Jewish students chain themselves to the gates of Columbia University, demanding accountability from the university's trustees following the arrest of Mahmoud Khalil, in New York, United States, April 2, 2025. /VCG
Jewish students chain themselves to the gates of Columbia University, demanding accountability from the university's trustees following the arrest of Mahmoud Khalil, in New York, United States, April 2, 2025. /VCG

Jewish students chain themselves to the gates of Columbia University, demanding accountability from the university's trustees following the arrest of Mahmoud Khalil, in New York, United States, April 2, 2025. /VCG

A U.S. immigration judge ruled on Friday that the Trump administration can deport Mahmoud Khalil, a Columbia University graduate student, on the grounds that he threatens U.S. foreign policy due to his involvement in last year's pro-Palestinian campus protests.

Judge Jamee Comans ruled after a hearing at the LaSalle Immigration Court in Jena, Louisiana, that "the court will sustain charge of removability," while setting a deadline of April 23 for Khalil and his lawyers to file applications for relief to stop his deportation.

Following the ruling, Khalil addressed the court: "There's nothing more important than due process and fundamental fairness ... Neither of those principles were present today."

"This is exactly why the Trump administration has sent me to this court 1,000 miles away from my family," he said. "I hope your urgency for this is to the thousands of people here in this facility."

Khalil, a green card holder with no criminal history, was arrested at a university-owned apartment complex in New York City on March 8 and transferred to an immigration detention center in the southern coastal U.S. state.

Following Khalil's arrest, U.S. President Donald Trump took to his Truth Social platform, calling Khalil a "Radical Foreign Pro-Hamas Student" and declaring, "This is the first arrest of many to come."

"We will find, apprehend, and deport these terrorist sympathizers from our country — never to return again," Trump wrote.

Khalil and his lawyers have denied any support for Hamas or ties to the group.
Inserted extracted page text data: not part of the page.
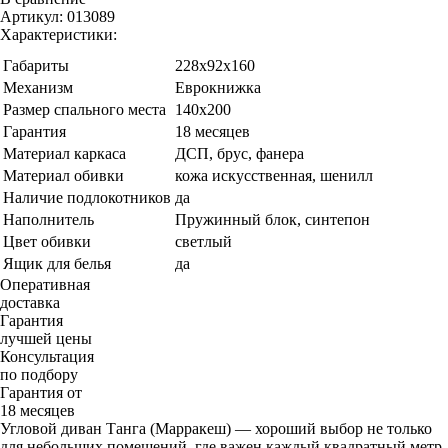
Артикул:
013089
Характеристики:
Габариты
228x92x160
Механизм
Еврокнижка
Размер спального места
140x200
Гарантия
18 месяцев
Материал каркаса
ДСП, брус, фанера
Материал обивки
кожа искусственная, шенилл
Наличие подлокотников
да
Наполнитель
Пружинный блок, синтепон
Цвет обивки
светлый
Ящик для белья
да
Оперативная
доставка
Гарантия
лучшей цены
Консультация
по подбору
Гарантия от
18 месяцев
Угловой диван Танга (Марракеш) — хороший выбор не только
для небольших помещений, где важен каждый квадратный метр,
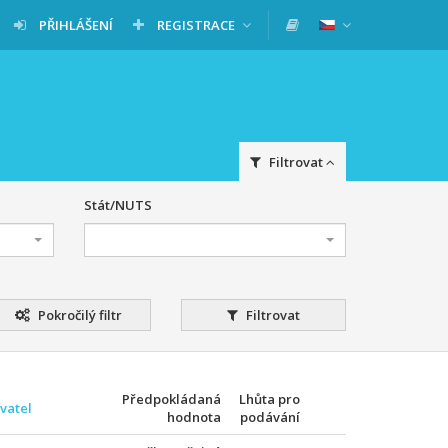
PŘIHLÁŠENÍ
REGISTRACE
Filtrovat
Stát/NUTS
Pokročilý filtr
Filtrovat
Předpokládaná
Lhůta pro
vatel
hodnota
podávání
However, the Trump administration cited a rarely invoked provision from a 1952 law, namely the Immigration and Nationality Act which allows the secretary of state to deport noncitizens if their presence in the country threatens U.S. foreign policy.

According to the latest data from the Association of International Educators, a nonprofit education group, nearly 1,000 foreign students and scholars have had their visas revoked or their immigration status marked as terminated in the Student and Exchange Visitor Information System (SEVIS), a federal database. Many of them were reportedly involved in pro-Palestinian campus protests across the country last year.